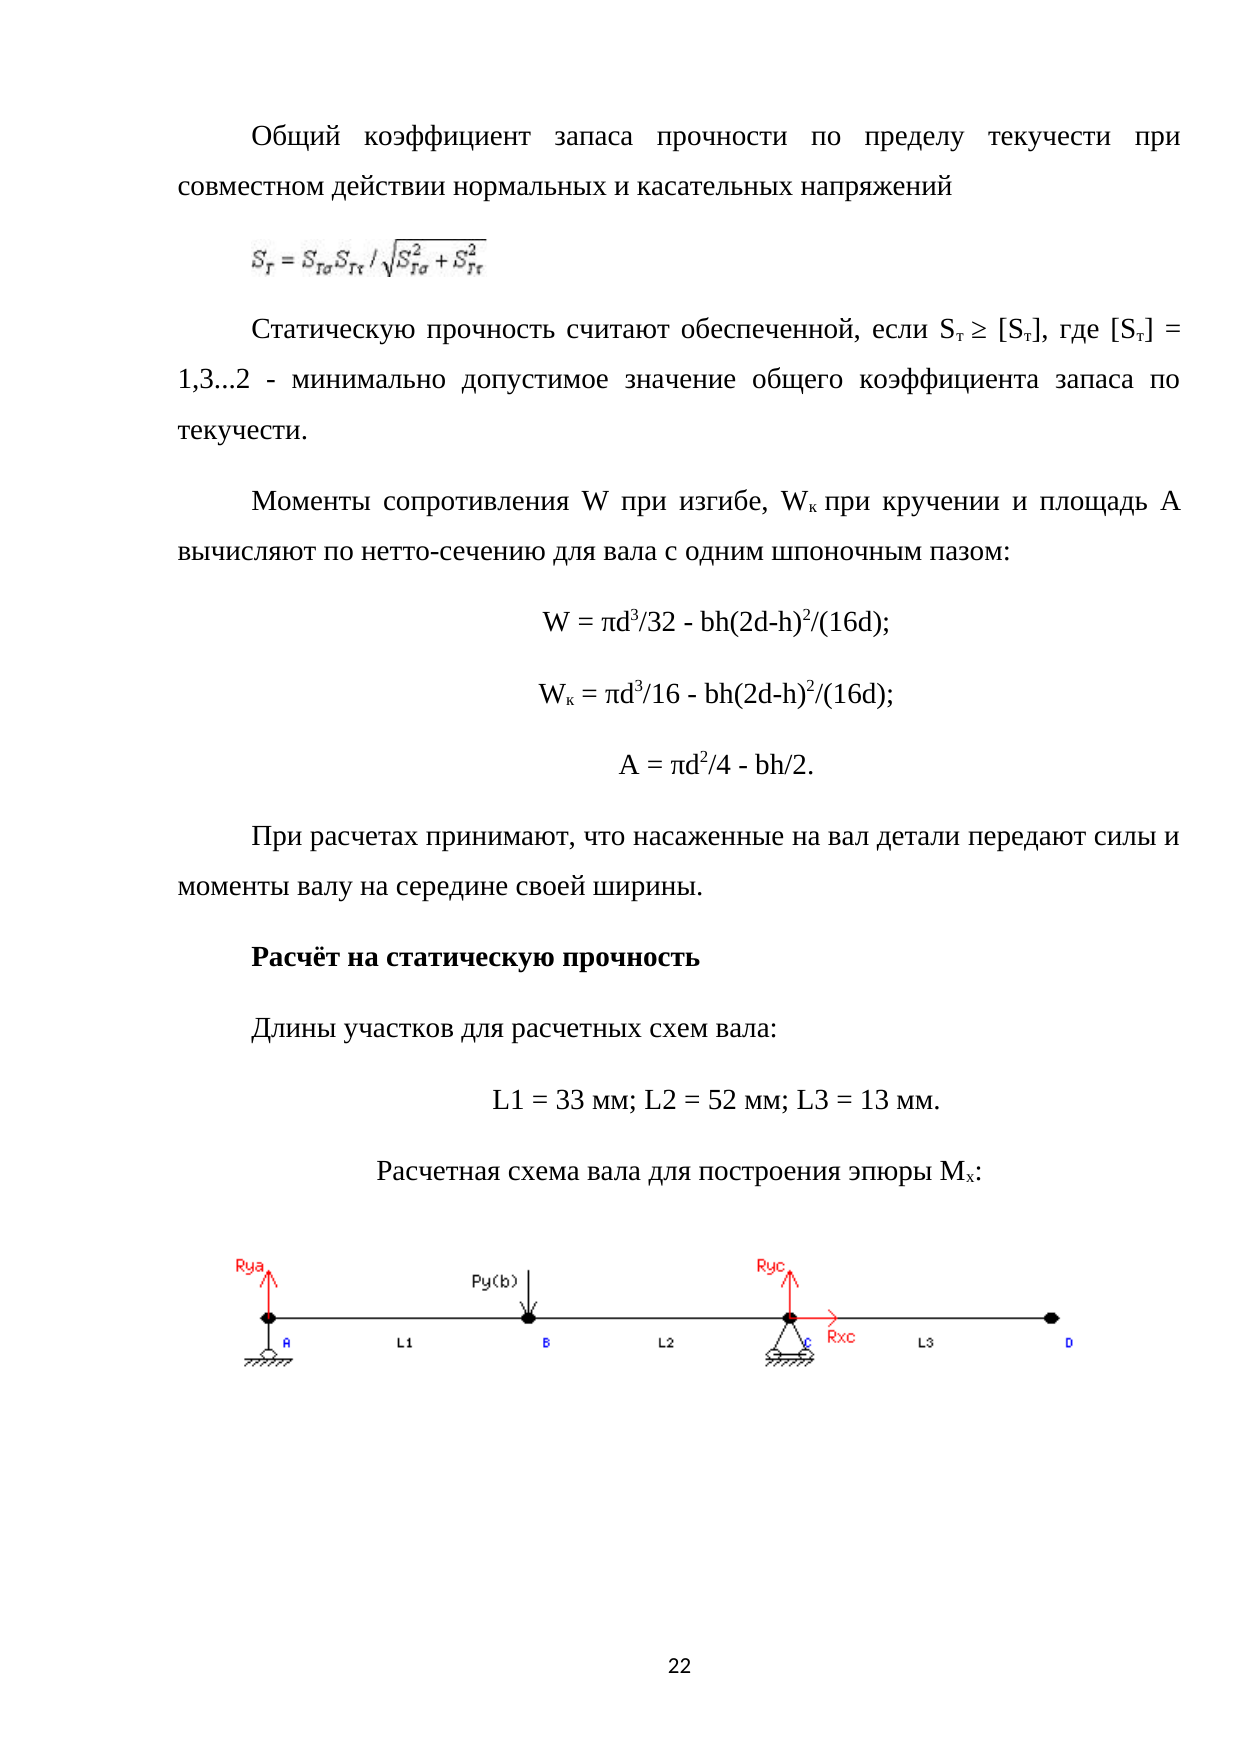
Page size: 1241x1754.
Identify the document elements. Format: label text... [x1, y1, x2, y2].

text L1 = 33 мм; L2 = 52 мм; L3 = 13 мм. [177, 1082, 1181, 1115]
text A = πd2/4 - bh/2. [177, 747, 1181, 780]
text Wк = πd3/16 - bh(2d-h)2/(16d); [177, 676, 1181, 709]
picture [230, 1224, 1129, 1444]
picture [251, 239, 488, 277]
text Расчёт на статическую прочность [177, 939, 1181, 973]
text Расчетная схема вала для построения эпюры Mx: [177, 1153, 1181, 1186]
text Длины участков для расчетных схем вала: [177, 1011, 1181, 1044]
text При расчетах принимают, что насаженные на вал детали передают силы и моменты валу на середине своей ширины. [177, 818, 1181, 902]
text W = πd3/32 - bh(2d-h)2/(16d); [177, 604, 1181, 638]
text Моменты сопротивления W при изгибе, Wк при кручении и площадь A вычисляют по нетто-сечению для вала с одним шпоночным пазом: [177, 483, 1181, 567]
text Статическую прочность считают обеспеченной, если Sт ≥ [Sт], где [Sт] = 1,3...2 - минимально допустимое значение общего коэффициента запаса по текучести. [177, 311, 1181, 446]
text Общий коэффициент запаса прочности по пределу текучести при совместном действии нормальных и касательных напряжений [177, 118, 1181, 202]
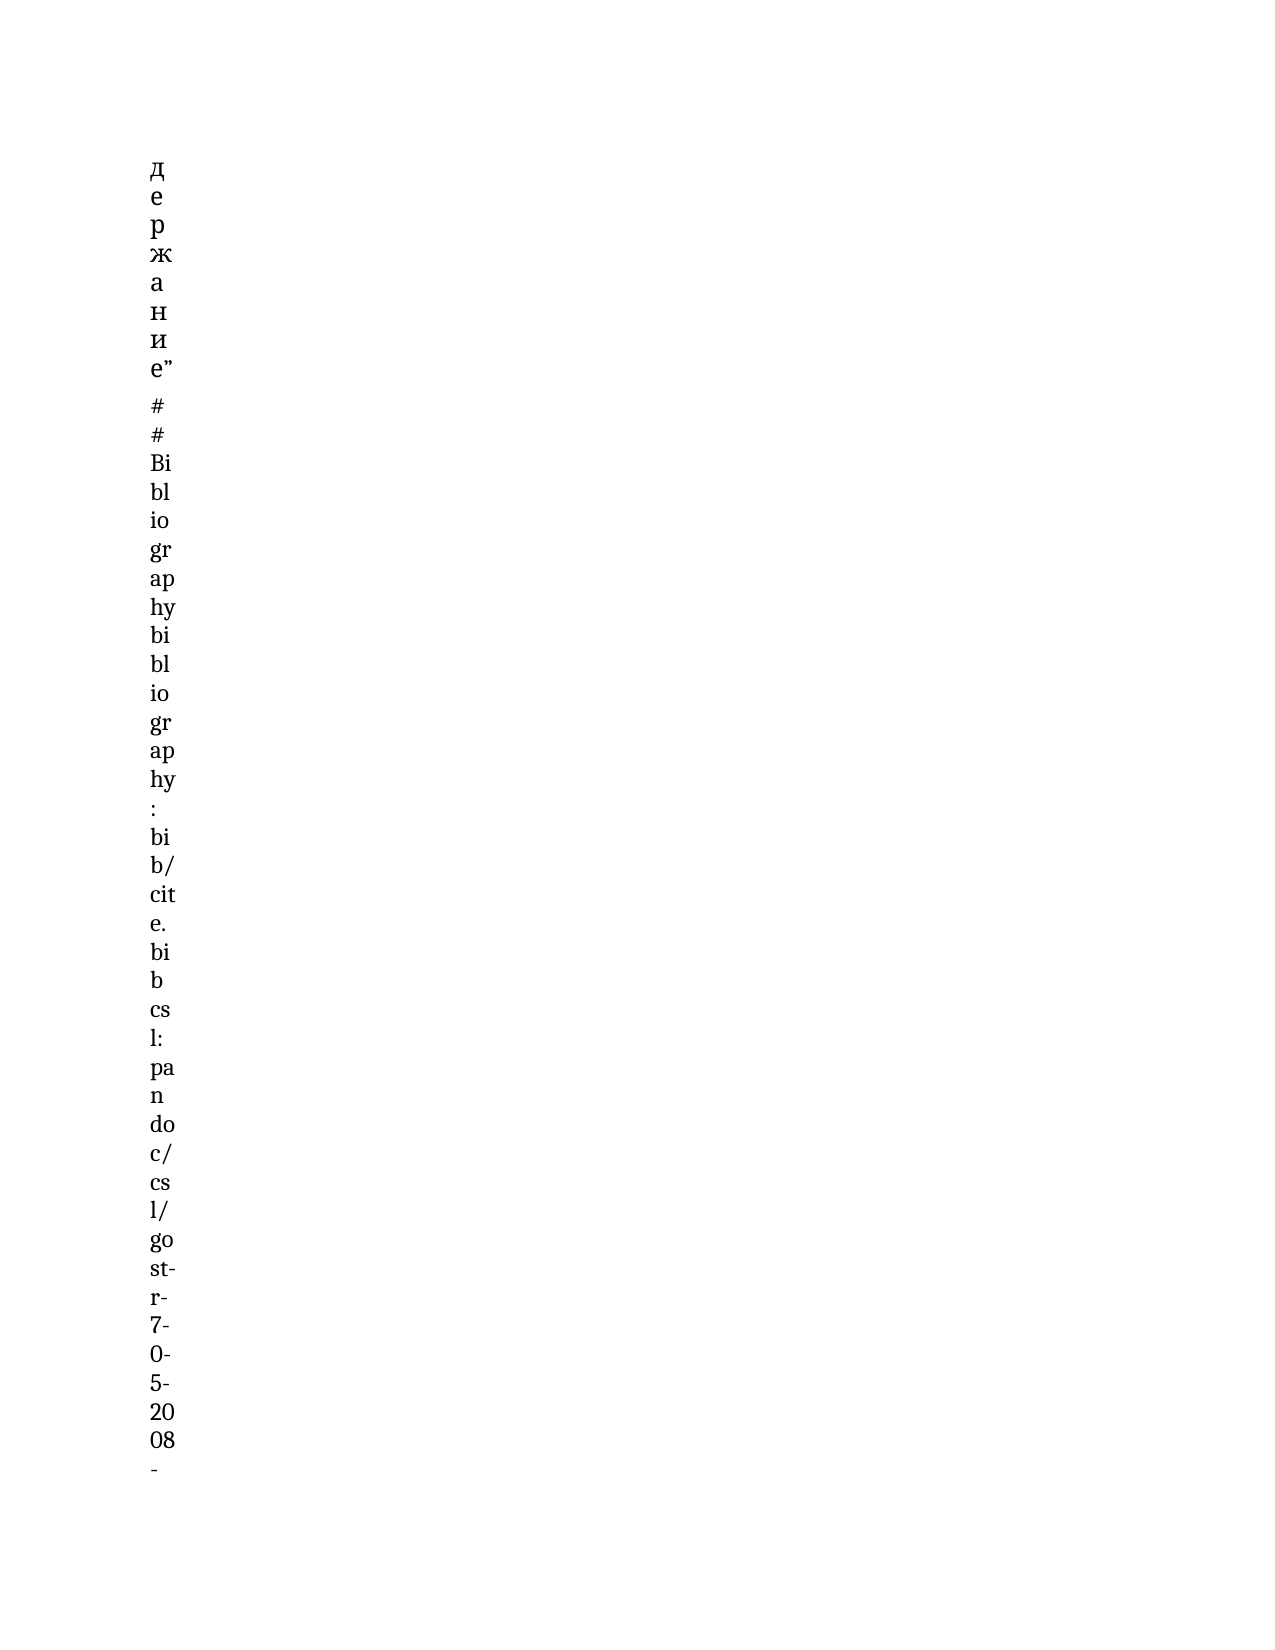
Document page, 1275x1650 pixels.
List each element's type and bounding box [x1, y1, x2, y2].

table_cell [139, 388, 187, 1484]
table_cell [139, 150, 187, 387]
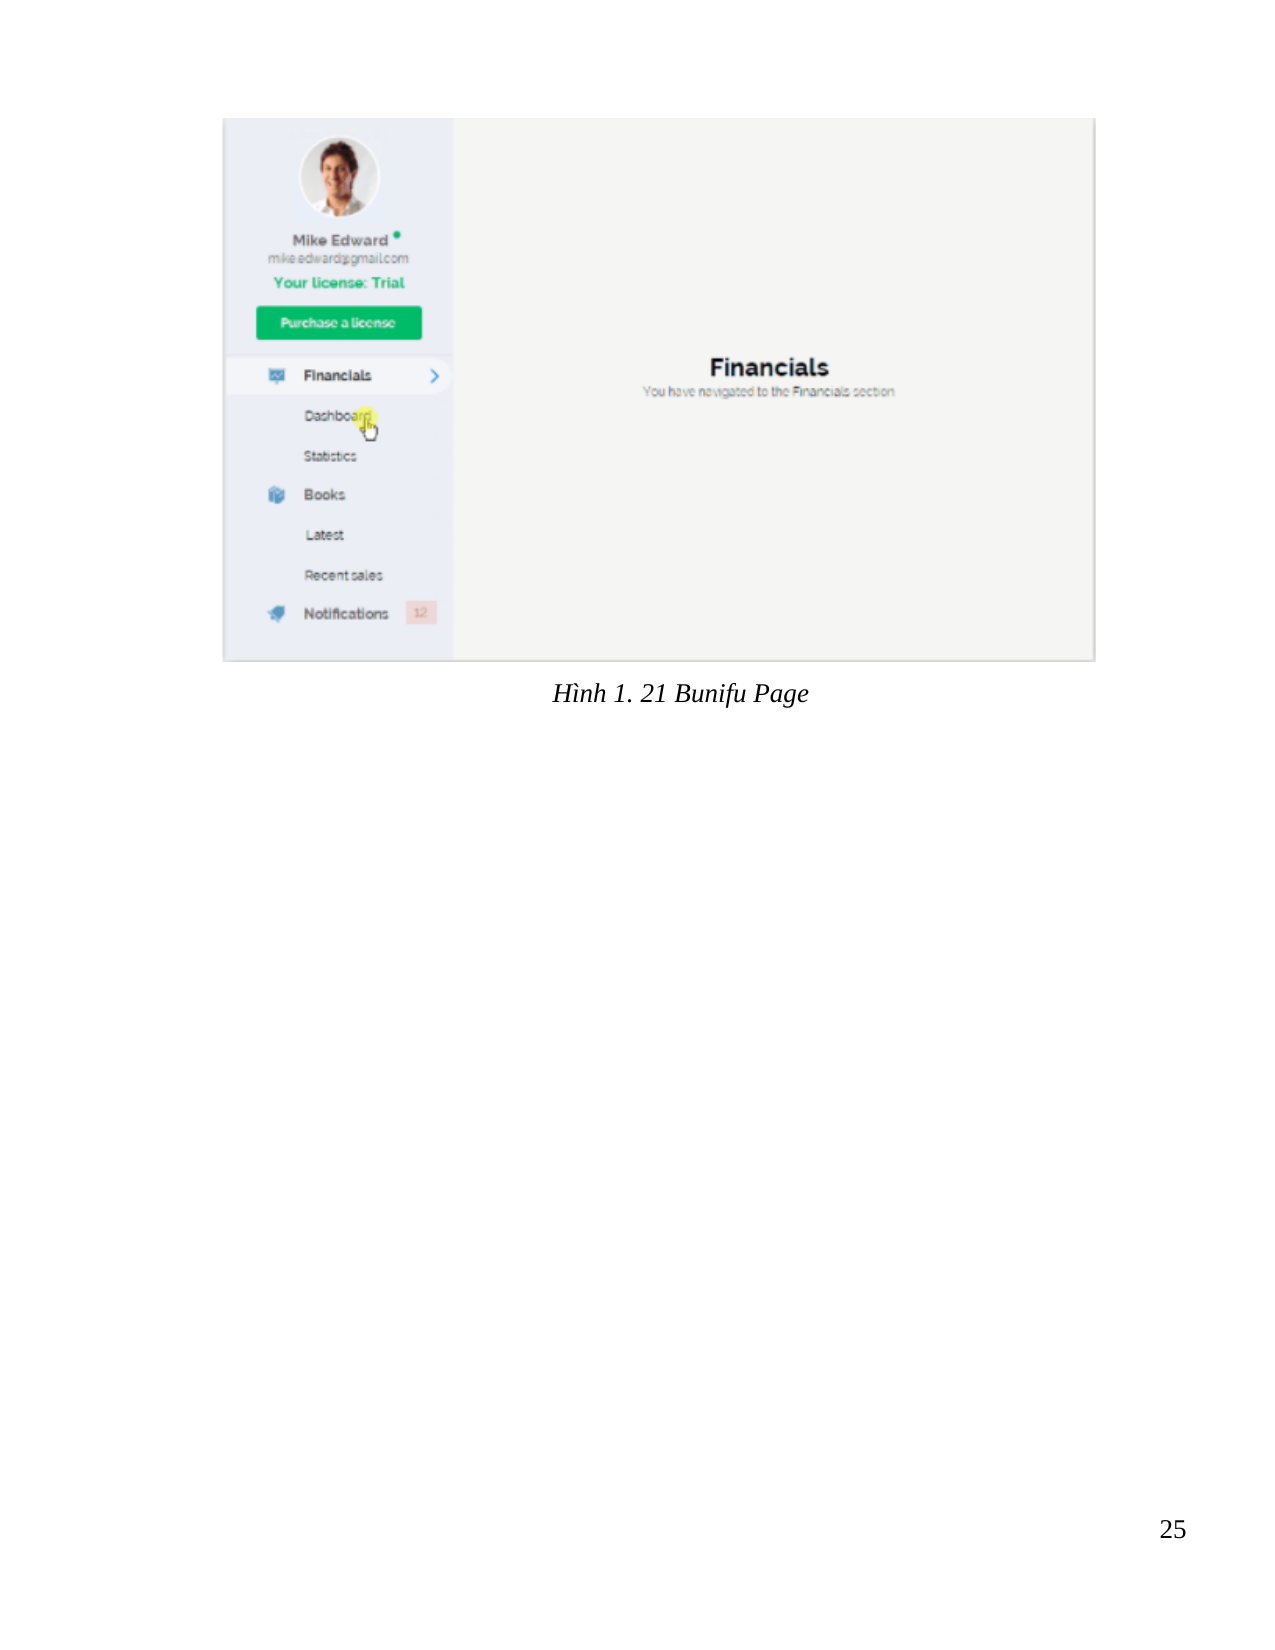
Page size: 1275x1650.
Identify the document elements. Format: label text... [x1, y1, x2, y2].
-----
## WHAT TO PRODUCE:
Without the pictures, transcribe the listing above exactly.

## OUTPUT OF THE TASK:
Page size: 1241x1754.
Identify the document elements. Format: label text... [x1, y1, x2, y2].

text L1 = 33 мм; L2 = 52 мм; L3 = 13 мм. [177, 1082, 1181, 1115]
text A = πd2/4 - bh/2. [177, 747, 1181, 780]
text Wк = πd3/16 - bh(2d-h)2/(16d); [177, 676, 1181, 709]
picture [230, 1224, 1129, 1444]
picture [251, 239, 488, 277]
text Расчёт на статическую прочность [177, 939, 1181, 973]
text Расчетная схема вала для построения эпюры Mx: [177, 1153, 1181, 1186]
text Длины участков для расчетных схем вала: [177, 1011, 1181, 1044]
text При расчетах принимают, что насаженные на вал детали передают силы и моменты валу на середине своей ширины. [177, 818, 1181, 902]
text W = πd3/32 - bh(2d-h)2/(16d); [177, 604, 1181, 638]
text Моменты сопротивления W при изгибе, Wк при кручении и площадь A вычисляют по нетто-сечению для вала с одним шпоночным пазом: [177, 483, 1181, 567]
text Статическую прочность считают обеспеченной, если Sт ≥ [Sт], где [Sт] = 1,3...2 - минимально допустимое значение общего коэффициента запаса по текучести. [177, 311, 1181, 446]
text Общий коэффициент запаса прочности по пределу текучести при совместном действии нормальных и касательных напряжений [177, 118, 1181, 202]
Document page, 1275x1650 pixels.
List each element's type and bounding box [x1, y1, x2, y2].

table_cell [139, 388, 187, 1484]
table_cell [139, 150, 187, 387]
Page size: 1275x1650.
Identify the document elements. Format: label text... [x1, y1, x2, y2].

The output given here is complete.